***** DOCUMENT *****
Diane: I love my field. What's interesting about it is that I love all of that. Like I love to go to the gym and help people with their technique and that sort of thing. Sort of what happened was that I really was looking for something a little different. I wanted to make more money and I wanted to do some things that really, really, really had an impact on people. I sort of fell into this marketing thing, just studying and looking to see what was out there. I was a protege with some really well-known mentors over time. I think just fell in love with marketing like I did with fitness industry, have sort of taken that, and just sort of run with it. I probably more spent more time in money getting educated on marketing and with all the things that go into information marketing, copywriting and all of that as I did in getting my undergrad in grad school and masters program education.

Brian: Yes, and I noticed too that you do a lot with event planning. I do some event planning for very [stiff necks] and you have to be super, super organized to do that stuff. That seems like one of your passions?

Diane: It's funny. I think I have the ability to really look at the big picture and then bring it down to the detail piece. I love the big picture of the event, what's going to happen over the course of the next three days, or two days, or whatever, and how do we market and plan all that? Put butts and feet and then how do we make that experience for people on that detail basis? Something really unique and different that they take away and they go away with and they say, “Wow, that was really so worth it and that was an amazing experience.” I love being able to have that big picture piece. Again, the fact that we do help people put butts and feet and help marketing that can make us a little different.

Brian: So, as we enter into the new year, everybody is starting to set their business plans, their goals and all these other stuff, and today's topic is on a marketing calendar – a content marketing calendar, or just marketing calendar. What is a marketing calendar and why use one?

Diane: First of all, I will tell you this, I don't do a business plan. I think the only reason that you need a business plan is if you're going to go to the bank and ask for money because quite frankly, they change which is why I do marketing plan. All of my goals are wrapped into my financial and my marketing plan which go hand-in-hand for the year. The marketing plan really consist of – it's a two-part process for me. It's the big picture and I happen to be sitting in my office looking on the wall of my 2015 marketing calendar. I've already got my tentative marketing plan for the next 12 months. So, I know every month, or every quarter, or however often when I'm going to do a launch, when my events are going to be, the speaking gigs that I have lined up already are on my calendar. The ezine goes out every Thursday, that's marked on there.

My vacations and time off are on my marketing calendar because those things have to be planned around and quite frankly, if you don't put them on your calendar, they won't happen. It will get filled with other stuff, right?

Brian: Right.

Diane: That's sort of the first piece, is getting that overall plan for the year and I do that based on how much money I want to make. People don't think of this, but the two are tied in together. If I said I wanted to make $100,000 next year, or a million dollars next year, it doesn't really matter. I now know, “Okay, what do I need to do in order to do that? $100,000, I need to bring in $8,333.33 every month.” If it's a million, it's $83,333.33. But now when I look at, “Okay, what am I going to do in my business?” I know on a marketing plan basis, “If I launch this in this month, I should be able to bring in approximately these many days on these parameters.” Everything I do is driven by those two things.
*****
## [DO THIS]
According to the interview, on what day does Diane's ezine go out each week?
***** EXCERPTED DATA *****
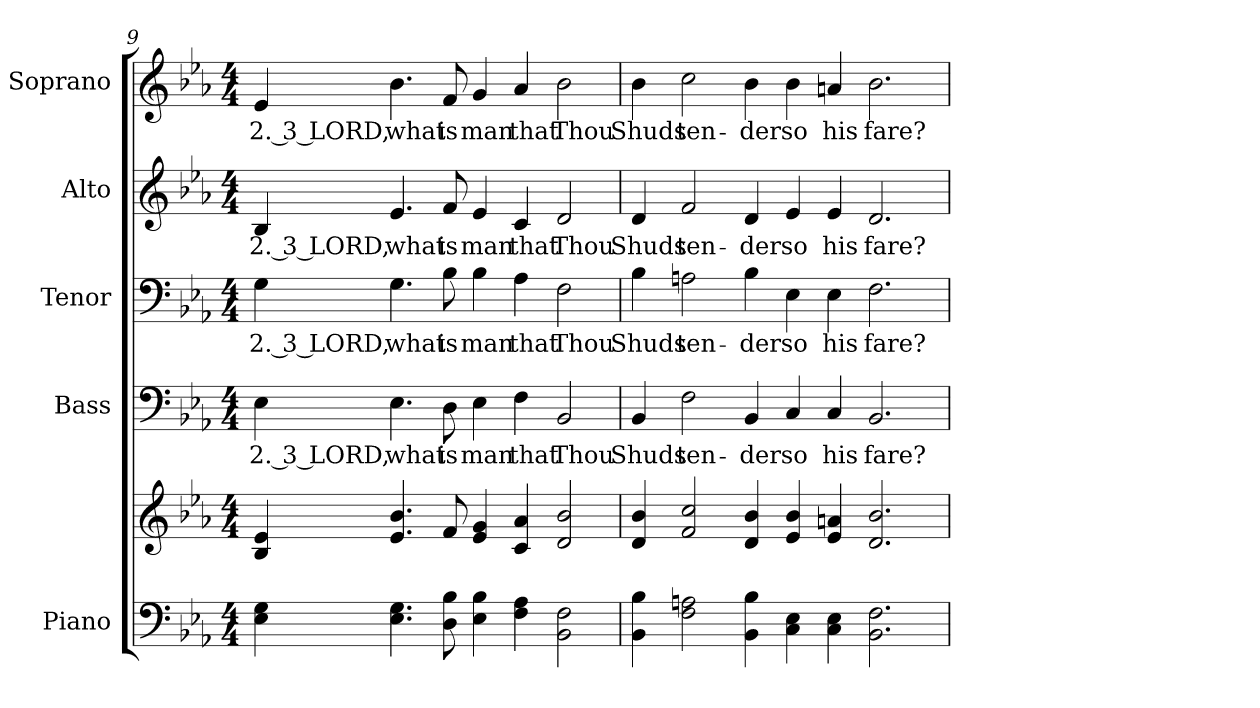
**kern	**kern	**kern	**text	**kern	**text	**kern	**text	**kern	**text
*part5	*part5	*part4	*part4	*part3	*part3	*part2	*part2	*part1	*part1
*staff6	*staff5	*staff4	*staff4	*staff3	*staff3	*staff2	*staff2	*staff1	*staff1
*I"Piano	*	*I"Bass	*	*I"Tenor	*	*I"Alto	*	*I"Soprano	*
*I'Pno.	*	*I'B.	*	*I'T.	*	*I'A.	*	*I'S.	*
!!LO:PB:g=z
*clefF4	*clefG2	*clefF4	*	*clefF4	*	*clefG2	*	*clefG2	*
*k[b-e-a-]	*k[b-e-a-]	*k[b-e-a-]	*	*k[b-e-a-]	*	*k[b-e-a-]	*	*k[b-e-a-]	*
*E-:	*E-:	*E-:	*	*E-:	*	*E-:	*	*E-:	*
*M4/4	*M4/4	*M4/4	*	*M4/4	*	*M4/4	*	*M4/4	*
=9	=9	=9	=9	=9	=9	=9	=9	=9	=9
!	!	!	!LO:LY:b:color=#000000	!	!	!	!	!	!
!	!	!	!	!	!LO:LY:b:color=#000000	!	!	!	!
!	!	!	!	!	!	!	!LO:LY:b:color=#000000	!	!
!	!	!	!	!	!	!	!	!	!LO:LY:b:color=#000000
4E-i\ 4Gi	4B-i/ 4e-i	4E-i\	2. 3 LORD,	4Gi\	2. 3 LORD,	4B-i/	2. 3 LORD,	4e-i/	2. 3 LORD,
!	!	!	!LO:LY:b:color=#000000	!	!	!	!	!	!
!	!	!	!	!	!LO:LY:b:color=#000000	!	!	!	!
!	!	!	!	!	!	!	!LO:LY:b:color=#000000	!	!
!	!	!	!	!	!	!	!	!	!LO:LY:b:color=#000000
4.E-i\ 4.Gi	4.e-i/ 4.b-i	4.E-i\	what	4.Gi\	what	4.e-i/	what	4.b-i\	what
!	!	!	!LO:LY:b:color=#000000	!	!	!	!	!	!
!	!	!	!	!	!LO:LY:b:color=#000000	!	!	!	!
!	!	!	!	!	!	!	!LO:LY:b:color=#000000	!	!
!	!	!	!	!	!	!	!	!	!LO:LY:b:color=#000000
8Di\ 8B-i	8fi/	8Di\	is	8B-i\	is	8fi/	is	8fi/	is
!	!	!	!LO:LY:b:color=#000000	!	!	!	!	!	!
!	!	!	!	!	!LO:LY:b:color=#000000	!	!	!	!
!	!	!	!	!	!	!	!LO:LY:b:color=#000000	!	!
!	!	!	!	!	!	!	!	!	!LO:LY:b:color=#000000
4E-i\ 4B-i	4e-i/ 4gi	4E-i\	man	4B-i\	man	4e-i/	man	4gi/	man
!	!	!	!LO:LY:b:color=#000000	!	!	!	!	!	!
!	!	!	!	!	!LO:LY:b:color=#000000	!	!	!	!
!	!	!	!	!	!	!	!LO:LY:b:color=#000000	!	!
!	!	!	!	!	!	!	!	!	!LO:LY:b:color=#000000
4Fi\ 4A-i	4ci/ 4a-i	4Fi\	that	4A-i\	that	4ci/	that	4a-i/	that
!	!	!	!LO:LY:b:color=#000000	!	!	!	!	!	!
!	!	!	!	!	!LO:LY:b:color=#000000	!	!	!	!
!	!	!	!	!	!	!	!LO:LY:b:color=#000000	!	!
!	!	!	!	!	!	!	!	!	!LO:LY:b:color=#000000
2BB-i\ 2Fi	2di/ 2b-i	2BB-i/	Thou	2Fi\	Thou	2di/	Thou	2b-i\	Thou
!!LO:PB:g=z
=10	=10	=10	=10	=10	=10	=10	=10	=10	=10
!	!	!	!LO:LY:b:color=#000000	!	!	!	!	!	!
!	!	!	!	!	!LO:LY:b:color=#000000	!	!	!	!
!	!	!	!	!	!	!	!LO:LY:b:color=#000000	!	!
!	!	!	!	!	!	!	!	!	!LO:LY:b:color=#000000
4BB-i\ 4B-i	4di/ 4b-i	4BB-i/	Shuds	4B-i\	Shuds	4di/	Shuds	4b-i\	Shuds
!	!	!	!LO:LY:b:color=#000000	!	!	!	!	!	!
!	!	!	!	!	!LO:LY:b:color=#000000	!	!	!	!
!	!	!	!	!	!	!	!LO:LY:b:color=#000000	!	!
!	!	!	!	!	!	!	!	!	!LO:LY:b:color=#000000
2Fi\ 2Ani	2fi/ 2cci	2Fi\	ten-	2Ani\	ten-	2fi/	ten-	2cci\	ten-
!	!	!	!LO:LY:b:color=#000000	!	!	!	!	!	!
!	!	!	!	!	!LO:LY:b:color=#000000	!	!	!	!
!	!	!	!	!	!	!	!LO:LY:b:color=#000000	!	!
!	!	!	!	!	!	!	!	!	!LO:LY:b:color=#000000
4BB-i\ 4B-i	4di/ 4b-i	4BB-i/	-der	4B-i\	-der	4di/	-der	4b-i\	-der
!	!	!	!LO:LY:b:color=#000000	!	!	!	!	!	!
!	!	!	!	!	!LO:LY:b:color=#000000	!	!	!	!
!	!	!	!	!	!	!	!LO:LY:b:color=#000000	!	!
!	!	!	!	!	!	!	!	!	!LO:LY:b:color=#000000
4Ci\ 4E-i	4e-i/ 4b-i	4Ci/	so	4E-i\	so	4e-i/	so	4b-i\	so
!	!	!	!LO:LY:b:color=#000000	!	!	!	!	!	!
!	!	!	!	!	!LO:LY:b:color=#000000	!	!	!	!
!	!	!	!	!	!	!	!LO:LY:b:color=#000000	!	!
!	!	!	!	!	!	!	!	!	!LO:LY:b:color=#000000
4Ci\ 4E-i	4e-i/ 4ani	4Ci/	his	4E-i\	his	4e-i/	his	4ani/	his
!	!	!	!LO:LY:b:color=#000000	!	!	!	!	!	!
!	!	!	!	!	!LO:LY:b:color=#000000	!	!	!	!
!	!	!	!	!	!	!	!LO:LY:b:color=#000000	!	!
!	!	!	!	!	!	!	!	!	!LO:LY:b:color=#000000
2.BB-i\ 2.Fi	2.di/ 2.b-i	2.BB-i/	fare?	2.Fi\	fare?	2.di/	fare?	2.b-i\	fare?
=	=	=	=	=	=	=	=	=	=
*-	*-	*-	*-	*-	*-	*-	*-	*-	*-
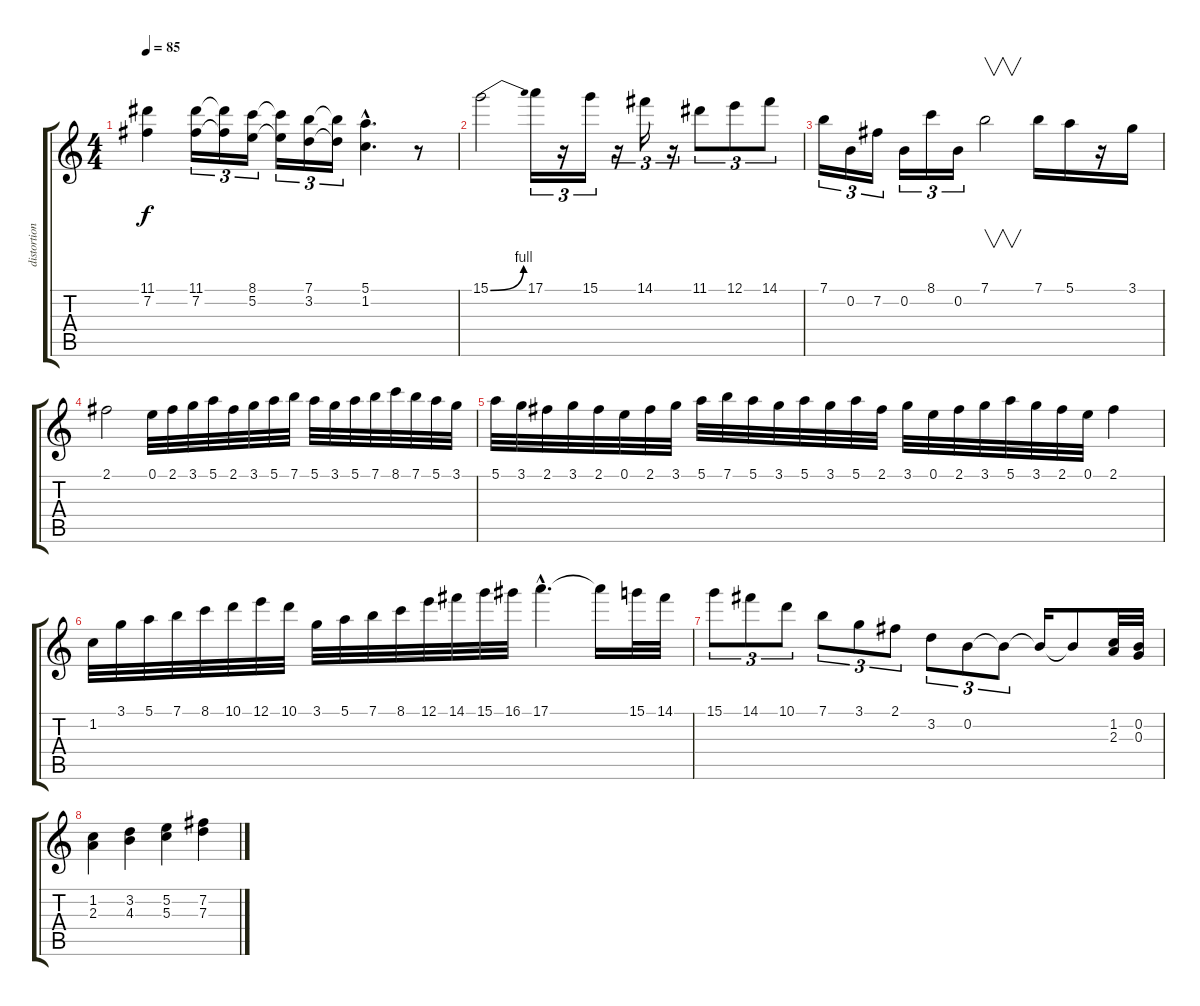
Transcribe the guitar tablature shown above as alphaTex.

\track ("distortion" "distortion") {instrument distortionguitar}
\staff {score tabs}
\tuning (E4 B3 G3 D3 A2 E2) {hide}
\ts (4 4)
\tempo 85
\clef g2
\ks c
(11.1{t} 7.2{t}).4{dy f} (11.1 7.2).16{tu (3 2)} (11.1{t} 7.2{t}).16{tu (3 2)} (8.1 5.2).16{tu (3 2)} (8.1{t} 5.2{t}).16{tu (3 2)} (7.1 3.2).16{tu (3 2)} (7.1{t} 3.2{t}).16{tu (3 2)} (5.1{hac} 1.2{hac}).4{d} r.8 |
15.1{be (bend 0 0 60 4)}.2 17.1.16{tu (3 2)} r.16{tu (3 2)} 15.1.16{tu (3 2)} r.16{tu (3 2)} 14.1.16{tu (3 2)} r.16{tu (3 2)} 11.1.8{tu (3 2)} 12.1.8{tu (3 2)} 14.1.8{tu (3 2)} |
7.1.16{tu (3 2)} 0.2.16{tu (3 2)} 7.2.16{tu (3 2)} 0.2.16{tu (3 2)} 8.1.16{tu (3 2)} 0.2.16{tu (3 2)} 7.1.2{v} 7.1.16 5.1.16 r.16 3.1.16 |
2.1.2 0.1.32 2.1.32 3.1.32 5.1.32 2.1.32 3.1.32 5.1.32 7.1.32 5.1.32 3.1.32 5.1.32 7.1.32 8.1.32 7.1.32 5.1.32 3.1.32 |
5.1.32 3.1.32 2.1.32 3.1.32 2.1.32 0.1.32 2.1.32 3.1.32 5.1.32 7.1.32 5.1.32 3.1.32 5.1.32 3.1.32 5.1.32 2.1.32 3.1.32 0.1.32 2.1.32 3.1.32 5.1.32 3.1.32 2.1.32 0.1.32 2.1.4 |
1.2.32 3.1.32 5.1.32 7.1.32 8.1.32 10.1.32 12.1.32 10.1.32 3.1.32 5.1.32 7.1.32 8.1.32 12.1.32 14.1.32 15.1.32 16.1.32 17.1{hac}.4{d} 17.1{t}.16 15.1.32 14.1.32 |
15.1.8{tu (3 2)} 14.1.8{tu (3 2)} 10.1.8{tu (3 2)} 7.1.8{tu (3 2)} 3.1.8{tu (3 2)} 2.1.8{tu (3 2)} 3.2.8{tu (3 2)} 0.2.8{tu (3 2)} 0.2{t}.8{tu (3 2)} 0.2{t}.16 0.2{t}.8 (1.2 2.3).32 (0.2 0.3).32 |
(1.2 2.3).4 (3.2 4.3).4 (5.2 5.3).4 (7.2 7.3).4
*****
## [SOLUTION TO THIS EXERCISE]
Every Thursday.